_Exercise aim_
Copy out every line of the records below verbatim, leaving out the pictures.

_Items_
* * *
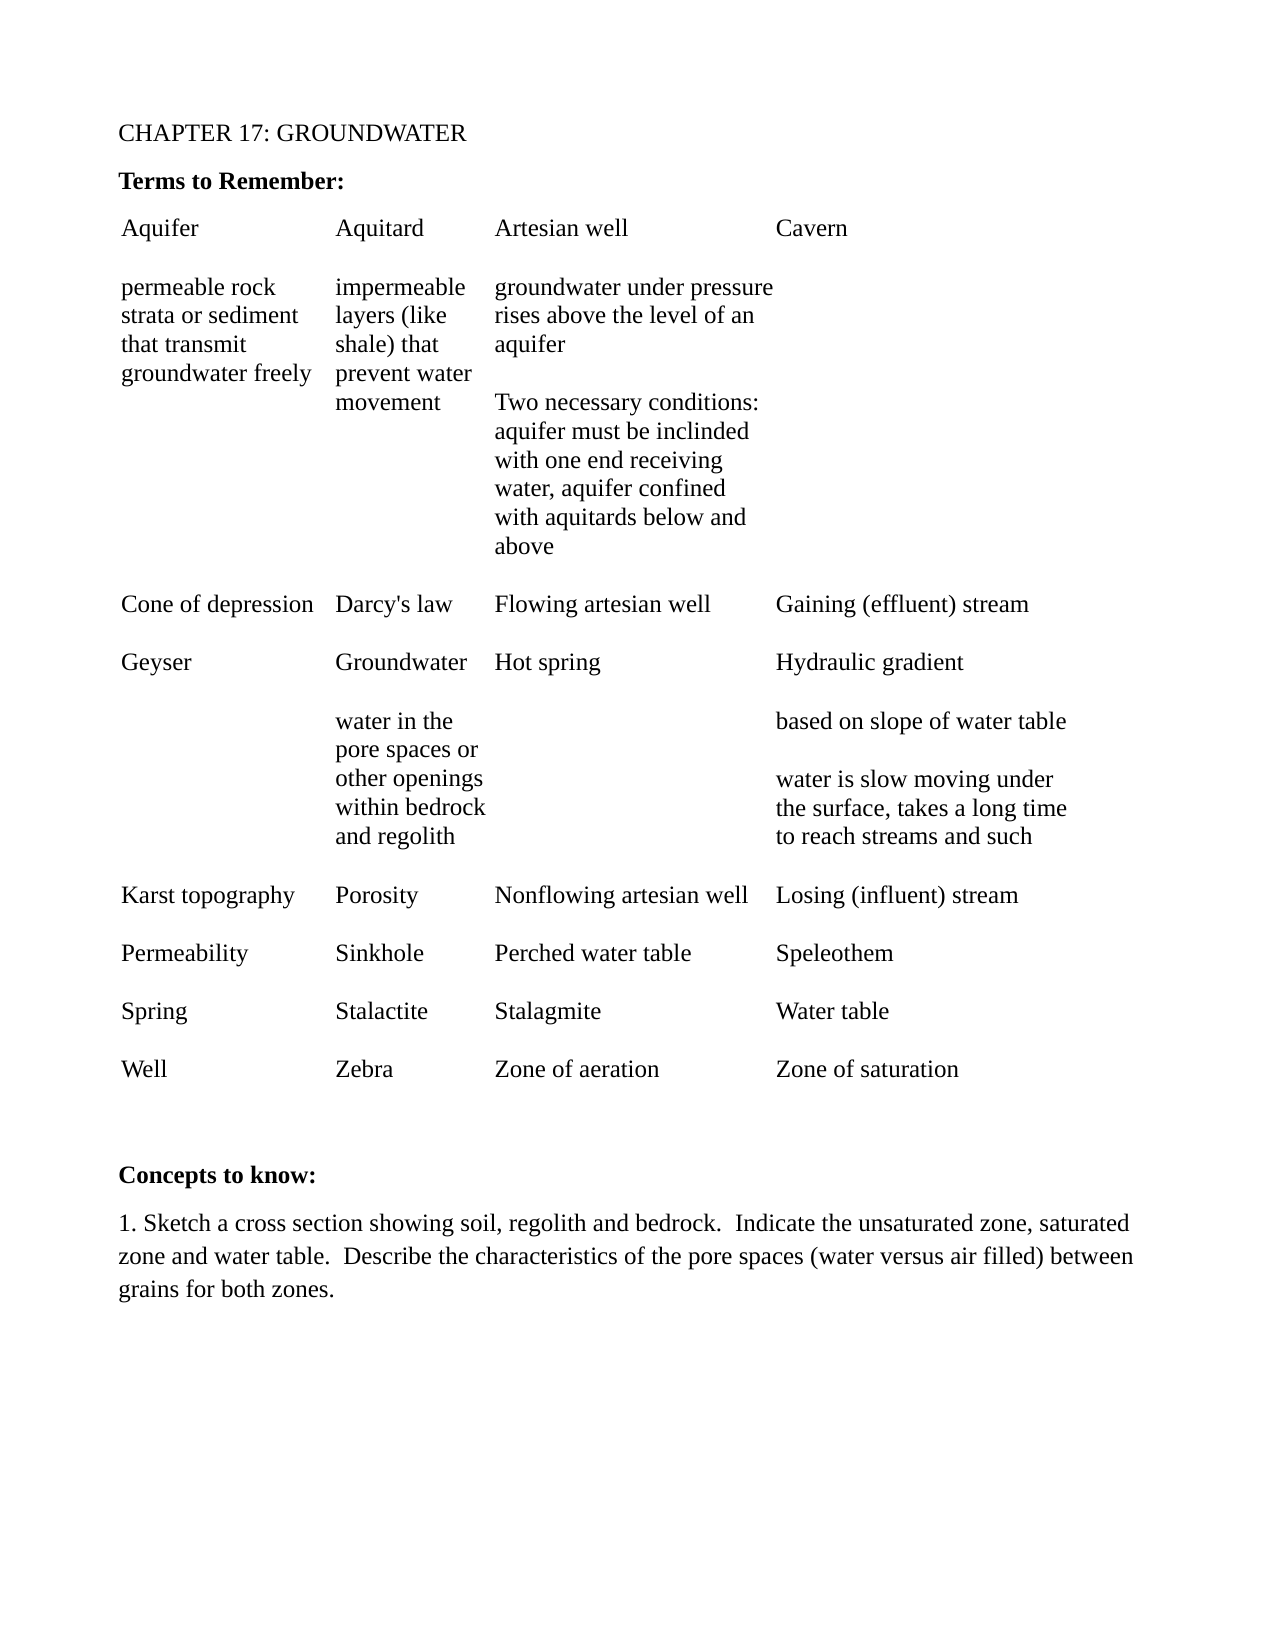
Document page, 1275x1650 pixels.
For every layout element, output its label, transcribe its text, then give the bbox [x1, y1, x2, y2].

table_cell Groundwater water in the pore spaces or other openings within bedrock and regolith [335, 648, 494, 880]
table_cell Nonflowing artesian well [494, 880, 776, 938]
table_cell Zone of aeration [494, 1054, 776, 1113]
text 1. Sketch a cross section showing soil, regolith and bedrock. Indicate the unsaturated zone, saturated zone and water table. Describe the characteristics of the pore spaces (water versus air filled) between grains for both zones. [118, 1208, 1157, 1303]
table_cell Sinkhole [335, 938, 494, 996]
table_cell Stalagmite [494, 996, 776, 1054]
table_cell Losing (influent) stream [776, 880, 1085, 938]
table_cell Porosity [335, 880, 494, 938]
table_cell Spring [121, 996, 335, 1054]
table_cell Hydraulic gradient based on slope of water table water is slow moving under the surface, takes a long time to reach streams and such [776, 648, 1085, 880]
table_cell Hot spring [494, 648, 776, 880]
table_cell Zone of saturation [776, 1054, 1085, 1113]
table_cell Speleothem [776, 938, 1085, 996]
table_header Aquifer permeable rock strata or sediment that transmit groundwater freely [121, 213, 335, 589]
text Concepts to know: [118, 1160, 1157, 1189]
table_cell Flowing artesian well [494, 589, 776, 647]
table_cell Cone of depression [121, 589, 335, 647]
table_header Aquitard impermeable layers (like shale) that prevent water movement [335, 213, 494, 589]
table_cell Perched water table [494, 938, 776, 996]
table_cell Permeability [121, 938, 335, 996]
text Terms to Remember: [118, 166, 1157, 194]
table_cell Karst topography [121, 880, 335, 938]
table_cell Darcy's law [335, 589, 494, 647]
table_cell Gaining (effluent) stream [776, 589, 1085, 647]
table_cell Zebra [335, 1054, 494, 1113]
table_cell Well [121, 1054, 335, 1113]
table_cell Stalactite [335, 996, 494, 1054]
text CHAPTER 17: GROUNDWATER [118, 118, 1157, 147]
table_header Cavern [776, 213, 1085, 589]
table_cell Geyser [121, 648, 335, 880]
table_header Artesian well groundwater under pressure rises above the level of an aquifer Two necessary conditions: aquifer must be inclinded with one end receiving water, aquifer confined with aquitards below and above [494, 213, 776, 589]
table_cell Water table [776, 996, 1085, 1054]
* * *
_The result_
Document page, 1275x1650 pixels.
For every layout element, output its label, transcribe its text, then give the bbox [x1, y1, x2, y2].

table_cell Groundwater water in the pore spaces or other openings within bedrock and regolith [335, 648, 494, 880]
table_cell Nonflowing artesian well [494, 880, 776, 938]
table_cell Zone of aeration [494, 1054, 776, 1113]
text 1. Sketch a cross section showing soil, regolith and bedrock. Indicate the unsaturated zone, saturated zone and water table. Describe the characteristics of the pore spaces (water versus air filled) between grains for both zones. [118, 1208, 1157, 1303]
table_cell Sinkhole [335, 938, 494, 996]
table_cell Stalagmite [494, 996, 776, 1054]
table_cell Losing (influent) stream [776, 880, 1085, 938]
table_cell Porosity [335, 880, 494, 938]
table_cell Spring [121, 996, 335, 1054]
table_cell Hydraulic gradient based on slope of water table water is slow moving under the surface, takes a long time to reach streams and such [776, 648, 1085, 880]
table_cell Hot spring [494, 648, 776, 880]
table_cell Zone of saturation [776, 1054, 1085, 1113]
table_cell Speleothem [776, 938, 1085, 996]
table_header Aquifer permeable rock strata or sediment that transmit groundwater freely [121, 213, 335, 589]
text Concepts to know: [118, 1160, 1157, 1189]
table_cell Flowing artesian well [494, 589, 776, 647]
table_cell Cone of depression [121, 589, 335, 647]
table_header Aquitard impermeable layers (like shale) that prevent water movement [335, 213, 494, 589]
table_cell Perched water table [494, 938, 776, 996]
table_cell Permeability [121, 938, 335, 996]
text Terms to Remember: [118, 166, 1157, 194]
table_cell Karst topography [121, 880, 335, 938]
table_cell Darcy's law [335, 589, 494, 647]
table_cell Gaining (effluent) stream [776, 589, 1085, 647]
table_cell Zebra [335, 1054, 494, 1113]
table_cell Well [121, 1054, 335, 1113]
table_cell Stalactite [335, 996, 494, 1054]
text CHAPTER 17: GROUNDWATER [118, 118, 1157, 147]
table_header Cavern [776, 213, 1085, 589]
table_cell Geyser [121, 648, 335, 880]
table_header Artesian well groundwater under pressure rises above the level of an aquifer Two necessary conditions: aquifer must be inclinded with one end receiving water, aquifer confined with aquitards below and above [494, 213, 776, 589]
table_cell Water table [776, 996, 1085, 1054]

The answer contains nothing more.